Elija usted entre alguna de las siguientes contestaciones o, en actitud zen, adóptelas todas:

—El zen diluye las paradojas humanas.

—El zen es nitidez, ausencia de espejismos.

—El zen propugna la preposición “con”; el zen es uno “con” todo y “con” todos.

—El zen resulta hiper-vinculante; en lenguaje cibernético, diríamos que es un “hiper-link” prodigioso.

Yo soy quien pregunto ahora al lector:

—Entonces, ¿nos inter-conectamos?

FLUYENDO, QUE ES GERUNDIO

Propongo la hermosa metáfora de la existencia humana en términos hidrográficos: torrentes, ríos, cascadas, olas, tsunamis, orillas y profundidades. Fluidez de agua dulce y de agua salada, agua aquietada o en movimiento vertiginoso. Energía vital que no cesa y siempre encuentra su propio espacio y su tiempo, su momento oportuno, su devenir. Es en este sentido que las personas confluimos en el torrente vital de la existencia. Ya que en nuestro flujo, en nuestro devenir, el agua que somos, en nuestro tránsito cronológico y geográfico, genera vórtices energéticos, secuenciales y consecuenciales. Por un lado, todos y cada uno de nosotros estamos interconectados inexorablemente (aún ignorándolo o soslayándolo); por otra parte, habitamos lo que se ha denominado justificadamente “el planeta de agua”, a pesar de lo conozcamos, paradójicamente, como “la Tierra”.

Aunque la proclividad natural de los seres humanos sea procurar negar por todos los medios esta concepción a la que se le tilda equivocadamente de “simplista” o reduccionista, pues a los individuos nos seduce pensar que somos mucho más que la naturaleza y que, inclusive, existimos de manera autónoma, en una especie de “supra-vida”. Tales son veleidades y cantos de sirena, intelectualizaciones yermas que pretenden diluir nuestras responsabilidades ecológicas con el planeta que habitamos y masacramos, intoxicándolo física y energéticamente.

Intentamos, con todas nuestras fuerzas, creer que este pequeño torrente existencial que somos no conforma parte del flujo total, del río, de la cascada, del tsunami, del mar, del océano. Deseamos convencernos a nosotros mismos que, en nuestra calidad de seres humanos, pues somos trascendentes, permanentes y estables. Así, ejerciendo a capa y espada esta pre-noción de mismidad, este pensamiento de auto-exaltación de la humanidad, derrochamos la casi totalidad de nuestra energía vital en tratar de “inmutabilizar” nuestra pretendida individualidad, esbozando linderos artificiales (y cuando digo linderos, pues me refiero a límites, fronteras, líneas imaginarias).

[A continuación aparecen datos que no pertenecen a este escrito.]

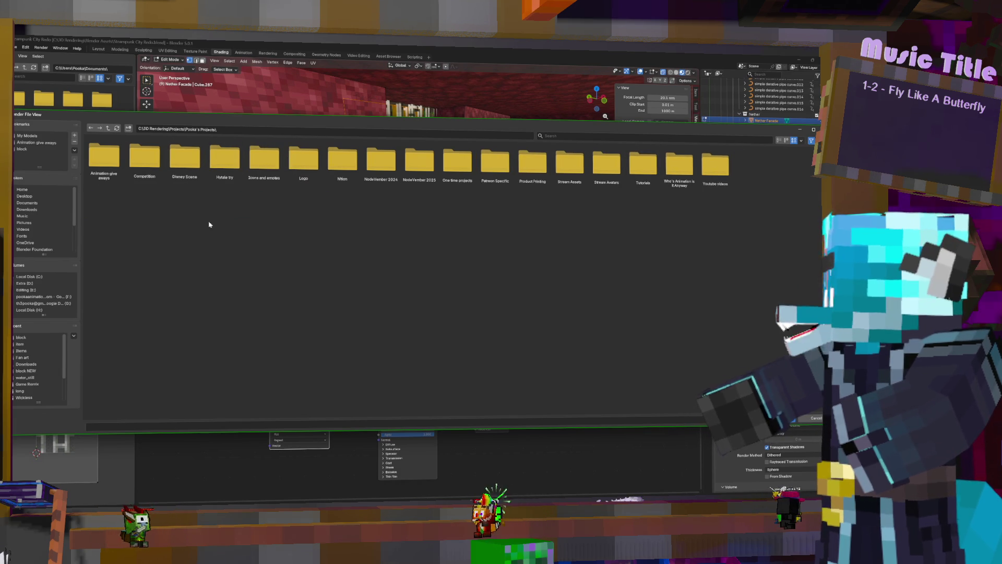
{"action": "double_click", "coordinate": [355, 163]}
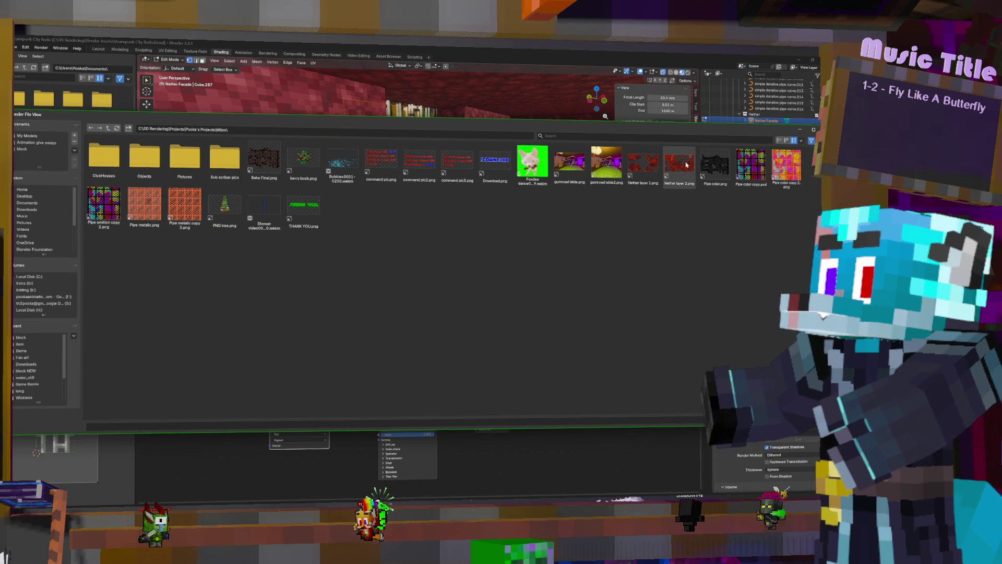
{"action": "double_click", "coordinate": [634, 167]}
{"action": "middle_click_drag", "start_coordinate": [608, 168], "coordinate": [430, 156]}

Consecuencia natural de todo ello es que vamos acumulando una onerosa sobrecarga de equipaje que entra dentro de nuestro flujo vital, pero que nos obstaculiza proseguir fluyendo. Así, múltiples cosas bloquean nuestro torrente y el proceso se desordena, ocasionando desequilibrios múltiples y sucesivos que degeneran en caos. Nuestra existencia humana precisa fluir con armonía y de manera natural, con el objetivo de poder preservar nuestra salud física e intelectual. Nuestra “agua” vital debe mantenerse cristalina y fluyendo en riachuelos prolijos y sustentables. Se trata, sí, de la ecología aplicada a la filosofía.

Lo más idóneo es que nuestro propio devenir existencial fluya con absoluta naturalidad, configurando, por sí misma, movimiento. La energía vital procura transformarse con celeridad. Y en la medida en que nosotros mismos logremos percibir nuestra existencia de esta forma, sin aferrarnos a nada, la corriente se limitará a fluir en pro de nosotros. Así, cada vez que algún obstáculo o desecho entre en contacto con nuestro torrente, si la corriente permanece constante y lo suficientemente vertiginosa, pues el obstáculo o residuo proseguirá su propia ruta, alejándose de nuestro flujo de vida.

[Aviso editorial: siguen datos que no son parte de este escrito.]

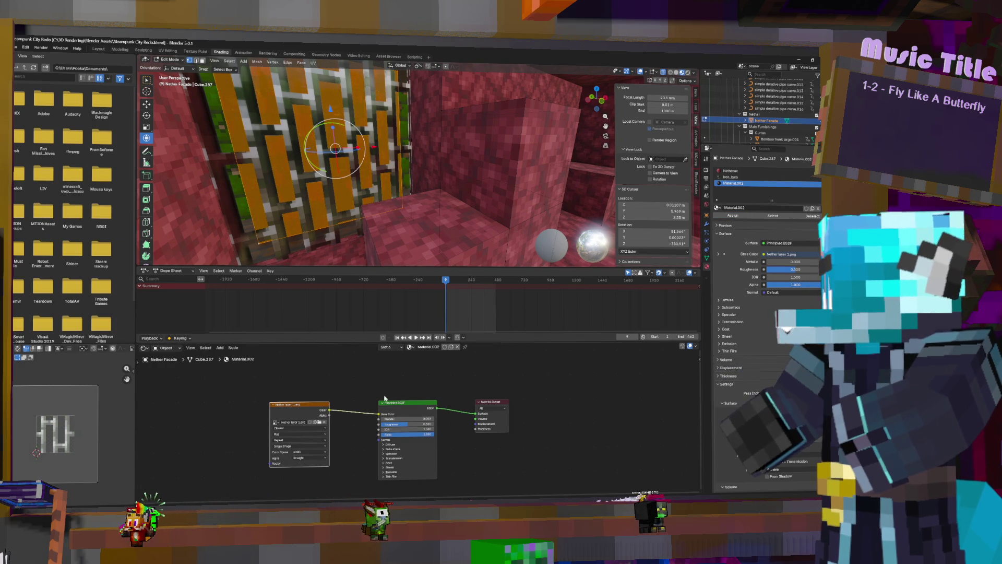
{"action": "left_click_drag", "start_coordinate": [328, 414], "coordinate": [379, 434]}
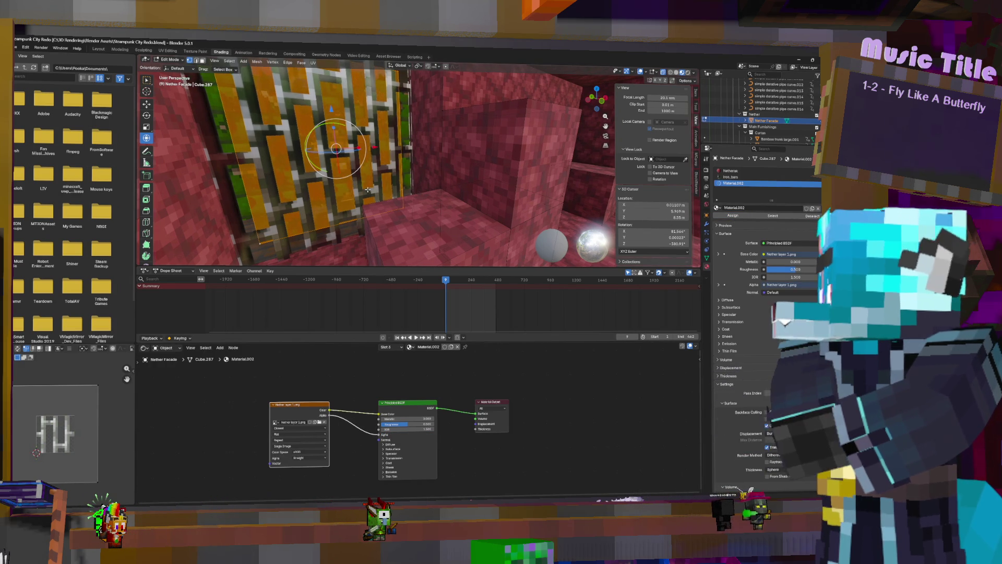
Step: Squash the duplicated panel's height to 0.564
{"action": "middle_click_drag", "start_coordinate": [365, 177], "coordinate": [405, 179]}
{"action": "scroll", "coordinate": [543, 150], "scroll_direction": "up", "scroll_amount": 6}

Los seres humanos nos empecinamos, desde siempre, en negar que somos torrentes interdependientes en el flujo general del universo, considerándonos entidades que necesitamos demarcar y proteger nuestros linderos, aprisionándonos en ellos y limitándonos a ellos, cercenando nuestra energía existencial y nuestras potencialidades. Ello es producto del miedo atávico que nos paraliza y retrotrae, que nos inhabilita. La casi totalidad de una vida humana promedio se malgasta en el intento inútil de ponerle límites al torrente natural de la existencia: estamos siempre en guardia, vivimos sobresaltados y en alerta permanente, disparando nuestros mecanismos de defensa. No exagero para nada cuando afirmo tajantemente que el ser humano no existe, sino que apenas se “sobrevive” a sí mismo, con una calidad vital dramáticamente depauperada.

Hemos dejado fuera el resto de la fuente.